Molte di queste città hanno effettivamente ottenuto guadagni relativamente maggiori nella produzione manifatturiera e nelle attività bancarie nel 1919 e negli anni successivi, secondo lo studio condotto dai ricercatori della Federal Reserve e di M.I.T. Ciò è particolarmente evidente tra le città occidentali che hanno avuto più tempo per prepararsi a una pandemia che ha colpito prima la costa orientale. Per le città con gli interventi più aggressivi, non vi è alcun compromesso tra il salvare vite umane e danneggiare l'economia. «Semmai, queste città si sono riprese meglio -, ha sottolineato Emil Verner - La pandemia stessa è così distruttiva per l'economia, quindi qualsiasi politica che puoi usare che mitiga direttamente la gravità della pandemia può effettivamente essere vantaggiosa per l'economia. Interventi più rigorosi rendono effettivamente più sicura la ripresa dell'attività economica e mitigano l'impatto negativo della pandemia stessa sulla mortalità».

«Era un'economia molto maschilista, in cui i capofamiglia erano quasi esclusivamente uomini - ha spiegato Howard Markel, ex direttore del Center for the History of Medicine presso l'Università del Michigan. - Il minor numero di uomini morti che potevano andare e proseguire il loro lavoro una volta finita l'emergenza significava che quelle famiglie stavano meglio di quelle che avevano perso quel capofamiglia, che sarebbe diventato potenzialmente indigente». Dai registri storici di allora si evince come le città hanno reagito all'influenza del 1918 e quante morti sono state contate mentre la pandemia dilagava.
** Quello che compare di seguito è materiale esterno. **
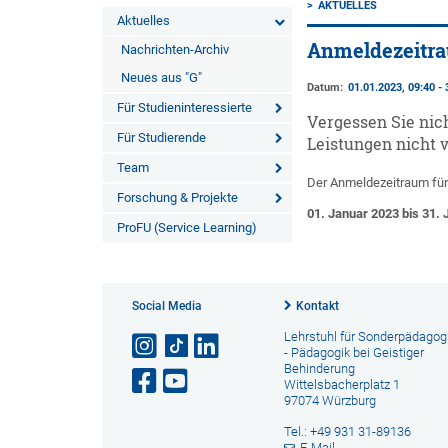
AKTUELLES
Aktuelles
Anmeldezeitra
Nachrichten-Archiv
Neues aus "G"
Datum:
01.01.2023, 09:40 - 
Für Studieninteressierte
Vergessen Sie nic
Für Studierende
Leistungen nicht 
Team
Der Anmeldezeitraum für
Forschung & Projekte
01. Januar 2023 bis 31.
ProFU (Service Learning)
Social Media
Kontakt
Lehrstuhl für Sonderpädagogi
- Pädagogik bei Geistiger
Behinderung
Wittelsbacherplatz 1
97074 Würzburg
Tel.: +49 931 31-89136
E-Mail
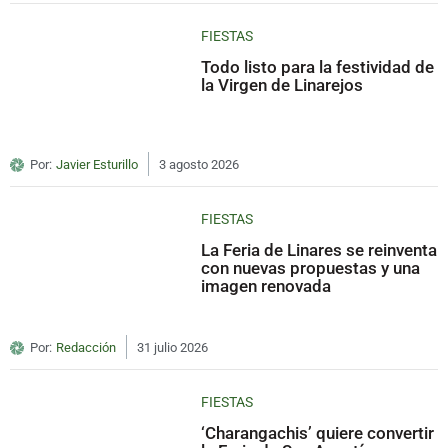
FIESTAS
Todo listo para la festividad de
la Virgen de Linarejos
Por:
Javier Esturillo
3 agosto 2026
FIESTAS
La Feria de Linares se reinventa
con nuevas propuestas y una
imagen renovada
Por:
Redacción
31 julio 2026
FIESTAS
‘Charangachis’ quiere convertir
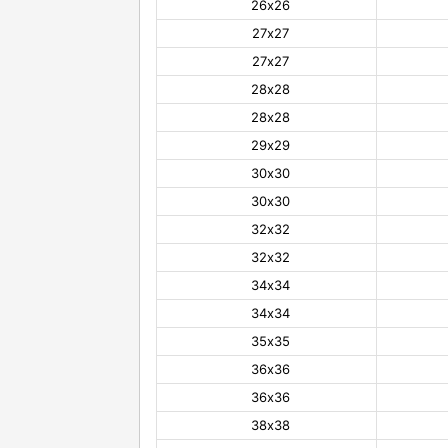
26х26
27х27
27х27
28х28
28х28
29х29
30х30
30х30
32х32
32х32
34х34
34х34
35х35
36х36
36х36
38х38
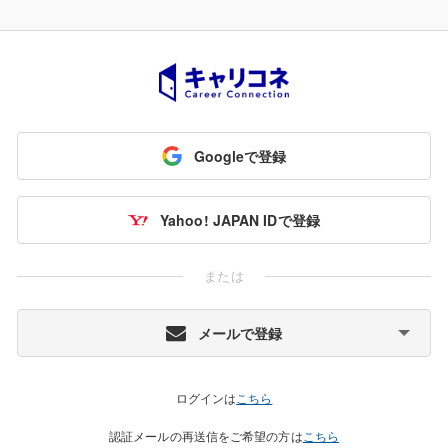
Googleで登録
Yahoo! JAPAN IDで登録
または
メールで登録
ログインは
こちら
認証メールの再送信をご希望の方は
こちら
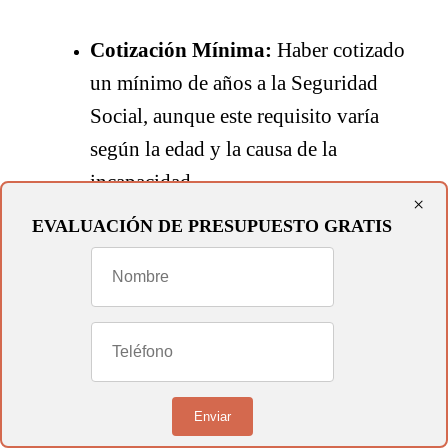
Cotización Mínima:
Haber cotizado
un mínimo de años a la Seguridad
Social, aunque este requisito varía
según la edad y la causa de la
incapacidad.
×
EVALUACIÓN DE PRESUPUESTO GRATIS
Evaluación Médica Completa:
Necesitarás informes médicos
exhaustivos que demuestren tu
incapacidad para realizar tu trabajo
habitual.
Enviar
Evidenziando che laddove le misure restrittive furono mantenute più a lungo ebbero più successo nella gestione dell'epidemia e nella riduzione del numero di vittime. Ora la nuova ricerca di Verner e colleghi aggiunge dati economici a quel risultato sanitario. Certo, alcune città hanno avuto economie più forti nella pandemia o sono state colpite in modo maggiore per ragioni che avevano poco a che fare l'influenza.
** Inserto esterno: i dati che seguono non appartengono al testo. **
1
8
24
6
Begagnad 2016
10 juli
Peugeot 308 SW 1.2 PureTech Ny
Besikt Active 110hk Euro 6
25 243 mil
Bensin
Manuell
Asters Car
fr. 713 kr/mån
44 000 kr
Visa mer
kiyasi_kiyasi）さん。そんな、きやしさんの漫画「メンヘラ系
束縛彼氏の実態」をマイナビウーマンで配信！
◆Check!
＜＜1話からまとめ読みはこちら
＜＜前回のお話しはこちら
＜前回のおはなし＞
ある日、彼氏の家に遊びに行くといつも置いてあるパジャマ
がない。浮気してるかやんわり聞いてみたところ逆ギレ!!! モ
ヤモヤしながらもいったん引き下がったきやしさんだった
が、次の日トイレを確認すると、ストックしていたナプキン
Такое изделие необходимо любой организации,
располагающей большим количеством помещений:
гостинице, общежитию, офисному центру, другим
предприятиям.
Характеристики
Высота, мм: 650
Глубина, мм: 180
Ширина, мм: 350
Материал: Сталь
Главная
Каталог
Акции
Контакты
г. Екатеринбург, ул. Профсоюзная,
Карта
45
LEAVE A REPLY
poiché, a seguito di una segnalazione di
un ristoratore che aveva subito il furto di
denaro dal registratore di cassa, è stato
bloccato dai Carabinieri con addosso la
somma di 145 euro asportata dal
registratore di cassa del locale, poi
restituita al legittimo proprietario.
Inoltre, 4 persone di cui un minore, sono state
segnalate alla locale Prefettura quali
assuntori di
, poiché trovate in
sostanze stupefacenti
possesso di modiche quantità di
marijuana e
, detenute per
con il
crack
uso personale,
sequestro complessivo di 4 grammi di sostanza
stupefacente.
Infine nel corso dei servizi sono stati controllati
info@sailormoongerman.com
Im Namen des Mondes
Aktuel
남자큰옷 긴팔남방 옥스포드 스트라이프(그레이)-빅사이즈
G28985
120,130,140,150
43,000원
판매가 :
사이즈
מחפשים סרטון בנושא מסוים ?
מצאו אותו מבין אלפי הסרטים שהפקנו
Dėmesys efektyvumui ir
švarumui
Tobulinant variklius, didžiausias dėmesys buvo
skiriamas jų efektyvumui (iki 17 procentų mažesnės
Ma il modello che i ricercatori hanno elaborato (ed illustrato nel grafico) tiene conto anche delle differenze economiche e demografiche tra le città. Sulla costa occidentale degli Stati Uniti, anche se le città hanno avuto più tempo per prepararsi all'epidemia, Los Angeles dichiarò lo stato di emergenza e bandì da subito tutti gli incontri pubblici, mentre San Francisco si concentrò nell'incoraggiare i residenti a indossare maschere in pubblico, il che si rivelò inefficace. Pittsburgh ritardò la chiusura delle sue scuole più a lungo di altre città industriali orientali come Cleveland, ed ebbe conseguenze più gravi. Nei resoconti delle notizie locali all'epoca redatti dal team di Markel, ci sono molti esempi di imprenditori che si sono opposti alle chiusure, anche facendo pressioni per farle annullare. Ad Atlanta, i proprietari di teatri e le sale cinematografiche si lamentarono delle loro perdite, così come i commercianti a Columbus, gli hotel di Cleveland. Ma ci sono meno prove che le persone fossero preoccupate per il danno economico duraturo derivante da quelle misure di salute pubblica.

«Minneapolis era quasi schizofrenica - ha raccontato Iric Nathanson, che studia la pandemia del 1918 - le persone celebravano la conclusione della prima guerra mondiale ma contemporaneamente erano preoccupate per il fatto che la malattia si diffondesse tragicamente. Non credo che nessuno avesse supposto che ci sarebbe stata una ricaduta economica a lungo termine». Perché gli americani nel 1918 erano abituati a economie più localizzate, mentre l'economia è ora globale, e lasciando le comunità locali sensibili agli effetti del coronavirus in ogni parte del mondo. «Ma la lezione del 1918 – è la conclusione dell'articolo del New York Times - è probabilmente ancora vera oggi: è la pandemia che fa davvero male all'economia, non le cose che facciamo per cercare di contenerla».